Before they had begun their climb, the pair had agreed to reach the monastery together.
She had not expected such a steep ascent up the mountain. She was used to the stairs that were built into the city, but these rocky steps were twice as tall, and every time she mounted one, she had to press on her front knee to harness a momentum that allowed her to swing the rest of her body and her other leg up to the next level.
He had slowed down. Way down. And she still needed to catch up. Under the shade of his straw, Van Gogh-esque hat, sweat dripped into his eyes, stinging and drying up his contact lenses. He took the full liter of bottled water from his messenger bag and took a swig. The sun was getting lower. It would set soon. At least their walk back from the monastery would be cooler, easier.
There was little shade on the path. Nothing here looked as beautiful as it did when she viewed it from their rooftop. The red dirt that from afar, contrasted so vibrantly against the shining olive trees now made her sad and bored. Its rich, painterly quality was dust in her mouth. She could tell that he liked hearing the sounds of his shoes in the terrain — how they made that satisfying crunch — but each time he kicked his foot back, a light cloud of the red dirt spun into her face, making breathing on a very steep incline even more of a chore. She flicked away the pool of sweat that collected every five minutes between her chin and lower lip.

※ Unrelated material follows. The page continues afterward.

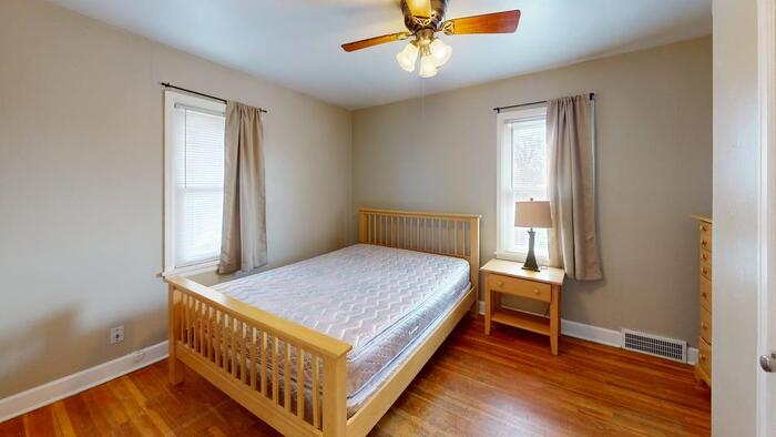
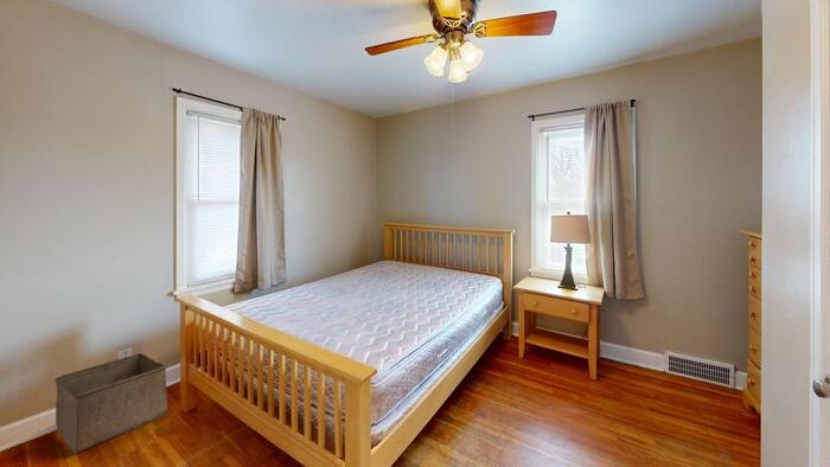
+ storage bin [53,352,170,454]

In her mind, she queued up a reel of desert movie montages. This was a real-life drought. She had spent months anticipating a week of hot and sun — two things she had missed in the nonsummer they were having back home. And on the plane, she resolved to say Yes! to his ideas. They would have adventures. They would be a team. In this Hades of an early evening, she resented that promise to herself. She knew she was being irrational, but she resented him. And agreeing to this climb. And this dirt path. And the stairs built into it. She had a sweat rash developing under her shirt. He had the better attitude and the water, which he offered to her when she reached the step he was on. She took a few sips and handed it back. They continued on in silence.

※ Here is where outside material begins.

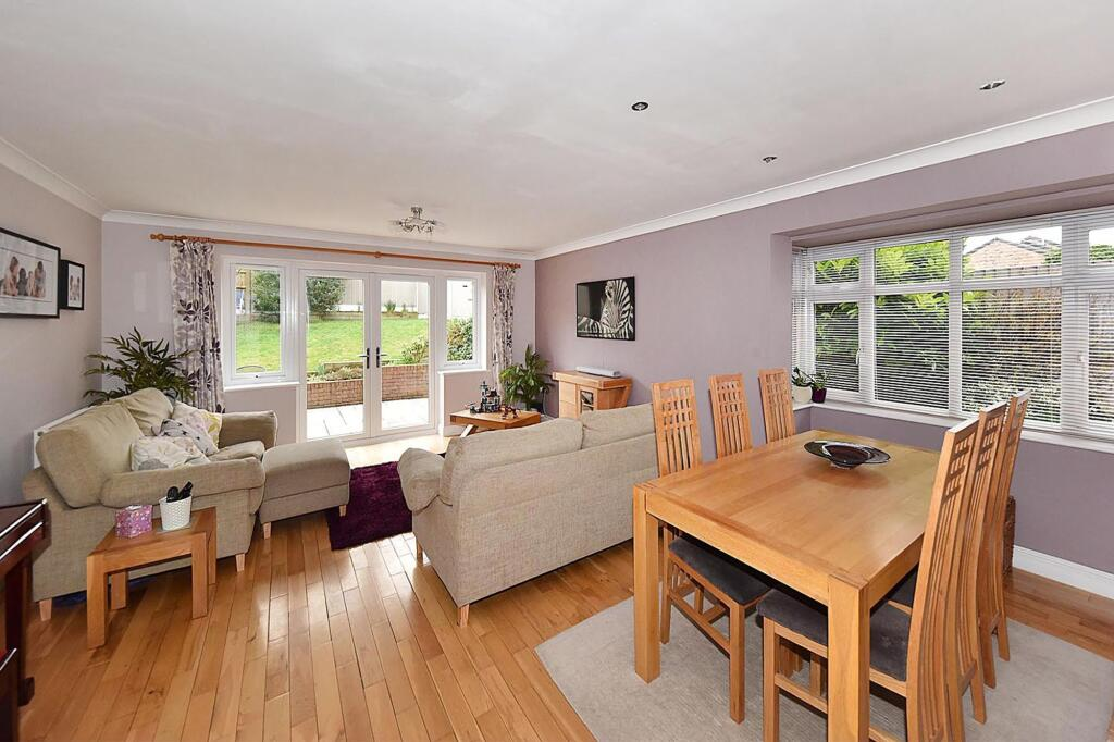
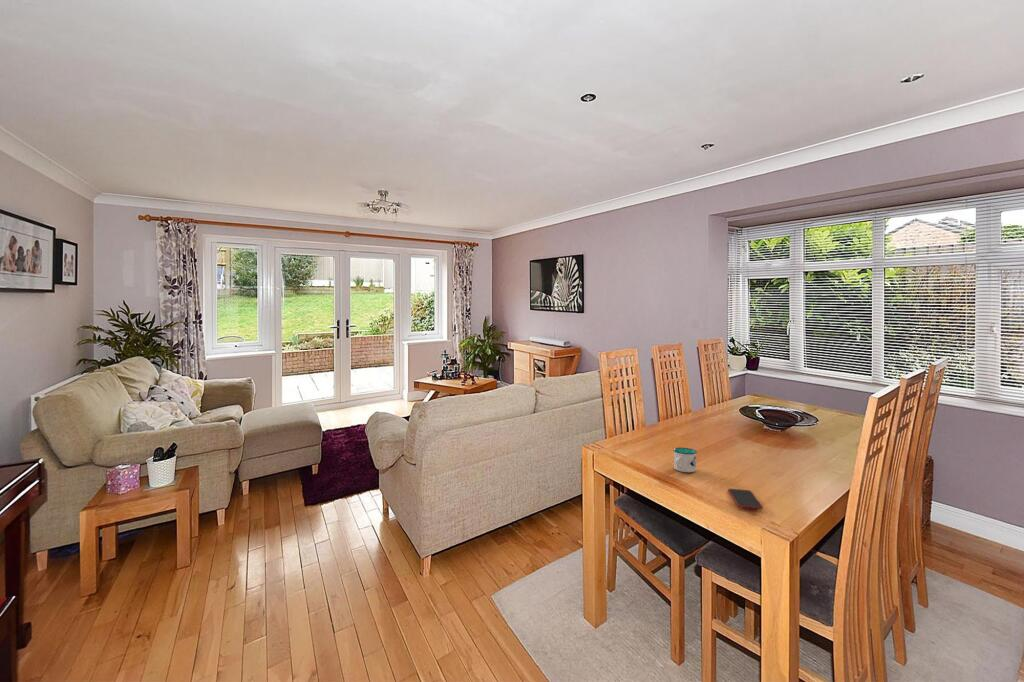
+ smartphone [727,488,764,510]
+ mug [672,447,698,473]
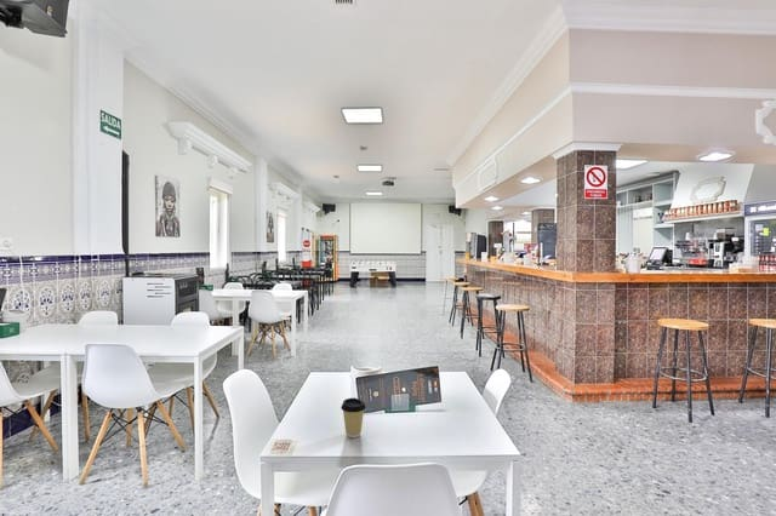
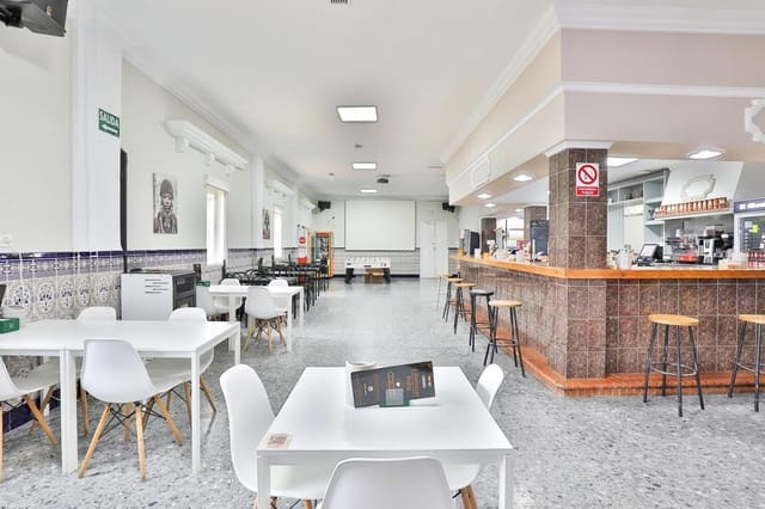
- coffee cup [340,397,367,438]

He knew she was not enjoying herself. He also knew that if this point was acknowledged, she'd deny it and press on. He regretted suggesting this climb. There were plenty of beaches they hadn't yet seen. Plenty of pretty wanders that could end with a dip. But he had wanted to make the trek up to this monastery for the view — 360 degrees of the island and sea. Instead of thinking about the small rage he knew was building within his girlfriend, he visualized the view to come. That would sustain the rest of the hike.

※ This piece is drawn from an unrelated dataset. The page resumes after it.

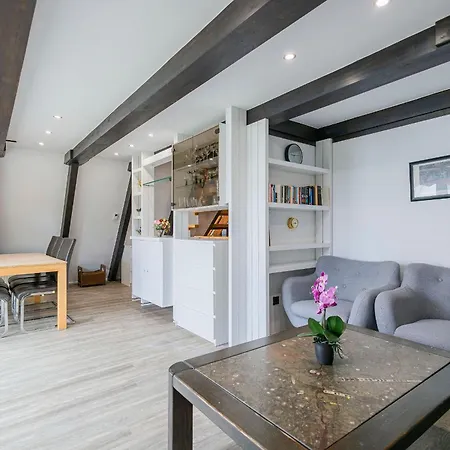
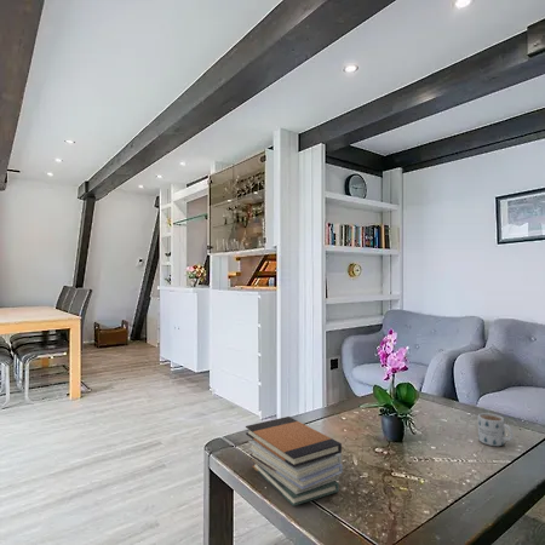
+ book stack [245,415,344,507]
+ mug [477,412,515,447]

They were both so focused — she hating every moment and he imagining what lie at the end — that they missed seeing how the pointy leaves of the olive trees glimmer at dusk, and the ancient-looking Greek farmer who carefully picked the fruits. Buried deep in their own dark minds, they missed the wheezing hees and haws of the gangly donkey that excitedly trotted down the hill to greet them, and they missed the five minutes she ambled along with them, on her side of the fence. They missed a cluster of the world's tiniest kittens that peeked out from their hiding place in the brush and mewed sad, tired songs between suckles of the mother's milk. They didn't notice when they entered the shaded forest of tall evergreens — how cool it was and the novelty of smelling pine in summer. Too set on finishing, they forgot to look back — they missed the sun's generous glow over the very old city of white cottages with red-tiled roofs, the honks of big boats, the water's jewel-like quality. And as the sunset played out at their backs, they missed the fading signpost that pointed in the monastery's direction.
The day's light trickled and faded by the time they realized too many wrong turns had been made. She felt so far from the cottage and the afternoon and the sun. She felt far from her promise in the sky and far from him. It was all a fever dream lost in the red dust of their path. In the early dark, without a torch, their map was no use. There was little water left. She would never know why she came. He would not get his view.
Without a word, they turned back. But before their dark descent, they saw where they were. Lights of the city below them danced to a summer chorus of cicadas. Boats cast long, neon paintings across the rippling bay. New glowing splotches emerged from the island across the sea. And now, a breeze worked its way up the mountain, shaking the olive branches and wafting the faint fragrance of dandelions and pine towards their sweaty bodies like a kiss.
"I've been too focused on putting one foot in front of the other," he said to her.
On the ascent, she'd madly concocted many words to say about this journey, but they were gone now. She reached for his hand, and together they sat down in the red dirt.